:: RECORDS FOR PROCESSING
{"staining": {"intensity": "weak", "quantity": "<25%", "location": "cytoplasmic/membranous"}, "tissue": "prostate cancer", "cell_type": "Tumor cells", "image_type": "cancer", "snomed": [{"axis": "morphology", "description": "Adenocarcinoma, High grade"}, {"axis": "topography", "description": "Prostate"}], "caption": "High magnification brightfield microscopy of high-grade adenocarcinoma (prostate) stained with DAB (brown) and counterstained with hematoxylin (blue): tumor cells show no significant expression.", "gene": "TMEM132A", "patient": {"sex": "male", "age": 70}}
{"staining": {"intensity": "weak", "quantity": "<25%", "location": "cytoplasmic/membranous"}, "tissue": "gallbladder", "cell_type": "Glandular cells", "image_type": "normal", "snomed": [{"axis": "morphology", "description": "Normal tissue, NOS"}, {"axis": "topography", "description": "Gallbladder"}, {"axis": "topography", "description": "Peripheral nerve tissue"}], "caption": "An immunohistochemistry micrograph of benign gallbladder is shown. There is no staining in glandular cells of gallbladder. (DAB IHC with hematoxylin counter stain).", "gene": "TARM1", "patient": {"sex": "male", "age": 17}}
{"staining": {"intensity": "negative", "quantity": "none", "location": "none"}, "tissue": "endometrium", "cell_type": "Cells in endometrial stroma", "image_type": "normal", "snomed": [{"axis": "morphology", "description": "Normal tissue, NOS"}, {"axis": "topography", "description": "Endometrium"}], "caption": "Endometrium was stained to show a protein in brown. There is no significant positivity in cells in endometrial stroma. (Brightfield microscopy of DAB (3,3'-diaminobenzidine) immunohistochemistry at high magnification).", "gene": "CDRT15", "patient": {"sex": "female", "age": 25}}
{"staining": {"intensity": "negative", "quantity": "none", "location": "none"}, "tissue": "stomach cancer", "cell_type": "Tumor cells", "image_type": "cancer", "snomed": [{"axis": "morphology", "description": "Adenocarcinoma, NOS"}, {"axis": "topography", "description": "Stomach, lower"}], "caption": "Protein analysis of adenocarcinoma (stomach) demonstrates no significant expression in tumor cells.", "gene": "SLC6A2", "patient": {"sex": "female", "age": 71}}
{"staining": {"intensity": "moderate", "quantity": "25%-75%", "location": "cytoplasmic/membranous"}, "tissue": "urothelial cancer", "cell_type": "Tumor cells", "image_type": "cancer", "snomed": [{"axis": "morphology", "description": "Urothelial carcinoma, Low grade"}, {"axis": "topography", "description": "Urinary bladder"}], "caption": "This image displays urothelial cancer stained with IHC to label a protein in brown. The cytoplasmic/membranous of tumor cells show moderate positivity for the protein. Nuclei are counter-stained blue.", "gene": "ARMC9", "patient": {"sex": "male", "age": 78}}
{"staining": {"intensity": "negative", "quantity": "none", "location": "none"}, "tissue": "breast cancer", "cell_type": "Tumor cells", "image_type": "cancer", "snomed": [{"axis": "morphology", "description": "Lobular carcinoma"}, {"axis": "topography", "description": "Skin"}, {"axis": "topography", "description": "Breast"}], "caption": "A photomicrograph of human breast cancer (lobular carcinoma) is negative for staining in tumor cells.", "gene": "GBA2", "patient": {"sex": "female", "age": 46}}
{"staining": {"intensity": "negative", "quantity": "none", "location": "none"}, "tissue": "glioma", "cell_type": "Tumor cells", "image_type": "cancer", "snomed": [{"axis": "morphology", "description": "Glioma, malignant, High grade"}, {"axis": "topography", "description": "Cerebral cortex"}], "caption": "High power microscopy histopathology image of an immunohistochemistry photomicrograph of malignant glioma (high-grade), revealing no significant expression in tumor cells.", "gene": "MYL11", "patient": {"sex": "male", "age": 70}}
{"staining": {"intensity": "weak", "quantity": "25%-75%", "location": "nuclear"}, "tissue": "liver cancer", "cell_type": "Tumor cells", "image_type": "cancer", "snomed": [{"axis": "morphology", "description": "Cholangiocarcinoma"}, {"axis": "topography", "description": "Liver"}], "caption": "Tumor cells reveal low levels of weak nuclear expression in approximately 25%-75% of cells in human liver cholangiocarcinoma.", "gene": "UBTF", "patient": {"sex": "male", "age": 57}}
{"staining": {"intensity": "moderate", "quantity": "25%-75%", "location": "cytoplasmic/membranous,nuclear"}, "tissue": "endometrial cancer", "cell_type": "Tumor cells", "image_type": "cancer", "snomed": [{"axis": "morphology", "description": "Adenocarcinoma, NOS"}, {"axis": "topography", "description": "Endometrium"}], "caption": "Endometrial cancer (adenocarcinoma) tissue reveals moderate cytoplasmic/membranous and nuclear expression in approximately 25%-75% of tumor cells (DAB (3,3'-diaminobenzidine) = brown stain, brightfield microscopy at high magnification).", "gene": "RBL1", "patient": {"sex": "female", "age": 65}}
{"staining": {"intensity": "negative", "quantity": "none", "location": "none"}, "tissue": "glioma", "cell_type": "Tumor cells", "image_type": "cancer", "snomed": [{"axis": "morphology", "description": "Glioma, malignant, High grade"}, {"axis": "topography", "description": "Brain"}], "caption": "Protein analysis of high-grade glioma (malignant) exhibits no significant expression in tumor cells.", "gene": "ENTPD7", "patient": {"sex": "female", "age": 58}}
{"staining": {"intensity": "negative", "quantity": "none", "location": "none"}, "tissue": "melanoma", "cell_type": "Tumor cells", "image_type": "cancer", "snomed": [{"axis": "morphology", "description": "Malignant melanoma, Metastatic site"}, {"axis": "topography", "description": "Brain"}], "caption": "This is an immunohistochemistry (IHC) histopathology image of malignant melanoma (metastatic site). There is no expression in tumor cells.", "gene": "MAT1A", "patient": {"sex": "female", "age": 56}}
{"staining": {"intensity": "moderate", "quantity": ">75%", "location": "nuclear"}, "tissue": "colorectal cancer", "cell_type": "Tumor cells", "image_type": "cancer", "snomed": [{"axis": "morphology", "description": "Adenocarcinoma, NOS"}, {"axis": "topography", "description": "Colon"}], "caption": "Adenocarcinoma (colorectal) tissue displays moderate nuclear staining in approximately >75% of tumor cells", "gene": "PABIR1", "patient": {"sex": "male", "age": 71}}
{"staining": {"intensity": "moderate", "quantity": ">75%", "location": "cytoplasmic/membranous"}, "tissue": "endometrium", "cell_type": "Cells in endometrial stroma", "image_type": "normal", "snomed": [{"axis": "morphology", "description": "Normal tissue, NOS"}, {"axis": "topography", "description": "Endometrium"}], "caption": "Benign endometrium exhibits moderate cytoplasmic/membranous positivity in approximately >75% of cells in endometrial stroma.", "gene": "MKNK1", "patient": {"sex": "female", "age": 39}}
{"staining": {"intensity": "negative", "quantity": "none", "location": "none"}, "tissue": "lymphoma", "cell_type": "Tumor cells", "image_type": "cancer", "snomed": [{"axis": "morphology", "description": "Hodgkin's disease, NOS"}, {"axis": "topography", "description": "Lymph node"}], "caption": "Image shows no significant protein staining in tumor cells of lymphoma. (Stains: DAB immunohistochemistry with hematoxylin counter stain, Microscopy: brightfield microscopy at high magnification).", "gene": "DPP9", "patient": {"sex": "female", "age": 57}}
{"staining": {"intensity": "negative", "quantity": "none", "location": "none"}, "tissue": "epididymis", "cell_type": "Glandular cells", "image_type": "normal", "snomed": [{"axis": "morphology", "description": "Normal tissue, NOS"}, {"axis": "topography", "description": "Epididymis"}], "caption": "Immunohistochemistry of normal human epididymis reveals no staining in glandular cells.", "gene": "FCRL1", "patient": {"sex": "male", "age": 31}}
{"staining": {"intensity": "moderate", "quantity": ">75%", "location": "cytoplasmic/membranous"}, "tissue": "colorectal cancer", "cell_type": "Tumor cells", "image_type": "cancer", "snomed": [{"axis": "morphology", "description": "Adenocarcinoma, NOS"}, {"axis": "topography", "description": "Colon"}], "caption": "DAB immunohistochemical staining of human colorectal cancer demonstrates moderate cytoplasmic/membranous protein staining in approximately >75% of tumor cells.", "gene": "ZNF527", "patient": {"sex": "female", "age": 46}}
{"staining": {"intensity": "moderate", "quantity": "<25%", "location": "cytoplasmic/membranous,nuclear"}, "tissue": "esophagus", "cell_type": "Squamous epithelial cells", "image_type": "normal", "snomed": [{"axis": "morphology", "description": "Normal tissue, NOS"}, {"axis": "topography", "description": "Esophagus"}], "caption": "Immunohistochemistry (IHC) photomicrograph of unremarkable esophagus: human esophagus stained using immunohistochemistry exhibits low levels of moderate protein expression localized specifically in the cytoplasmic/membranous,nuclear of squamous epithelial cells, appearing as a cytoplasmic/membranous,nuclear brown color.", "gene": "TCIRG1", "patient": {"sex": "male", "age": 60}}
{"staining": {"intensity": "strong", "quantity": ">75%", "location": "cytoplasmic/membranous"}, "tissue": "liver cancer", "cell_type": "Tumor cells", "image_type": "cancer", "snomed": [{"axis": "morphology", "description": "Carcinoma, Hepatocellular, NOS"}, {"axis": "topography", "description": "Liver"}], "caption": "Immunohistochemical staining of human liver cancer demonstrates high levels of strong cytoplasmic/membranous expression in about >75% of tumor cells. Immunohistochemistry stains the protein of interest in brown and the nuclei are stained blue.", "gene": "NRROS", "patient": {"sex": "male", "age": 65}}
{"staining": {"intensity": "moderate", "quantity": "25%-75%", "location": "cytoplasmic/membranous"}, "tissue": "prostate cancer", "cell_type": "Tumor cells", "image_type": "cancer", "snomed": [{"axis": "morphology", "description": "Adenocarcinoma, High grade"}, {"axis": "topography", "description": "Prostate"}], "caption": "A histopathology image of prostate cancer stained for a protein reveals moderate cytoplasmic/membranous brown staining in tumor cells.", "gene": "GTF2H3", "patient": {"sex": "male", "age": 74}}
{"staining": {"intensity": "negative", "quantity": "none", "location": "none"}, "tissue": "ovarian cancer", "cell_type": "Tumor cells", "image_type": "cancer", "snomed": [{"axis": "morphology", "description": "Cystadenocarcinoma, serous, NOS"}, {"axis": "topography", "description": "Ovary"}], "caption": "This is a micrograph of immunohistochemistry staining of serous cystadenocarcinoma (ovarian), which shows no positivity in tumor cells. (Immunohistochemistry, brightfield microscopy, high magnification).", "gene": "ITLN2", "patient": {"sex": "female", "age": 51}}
::::
WORK REQUIRED:
Show all lines from the data that contain "Brain".

RESPONSE TO THIS EXERCISE:
{"staining": {"intensity": "negative", "quantity": "none", "location": "none"}, "tissue": "glioma", "cell_type": "Tumor cells", "image_type": "cancer", "snomed": [{"axis": "morphology", "description": "Glioma, malignant, High grade"}, {"axis": "topography", "description": "Brain"}], "caption": "Protein analysis of high-grade glioma (malignant) exhibits no significant expression in tumor cells.", "gene": "ENTPD7", "patient": {"sex": "female", "age": 58}}
{"staining": {"intensity": "negative", "quantity": "none", "location": "none"}, "tissue": "melanoma", "cell_type": "Tumor cells", "image_type": "cancer", "snomed": [{"axis": "morphology", "description": "Malignant melanoma, Metastatic site"}, {"axis": "topography", "description": "Brain"}], "caption": "This is an immunohistochemistry (IHC) histopathology image of malignant melanoma (metastatic site). There is no expression in tumor cells.", "gene": "MAT1A", "patient": {"sex": "female", "age": 56}}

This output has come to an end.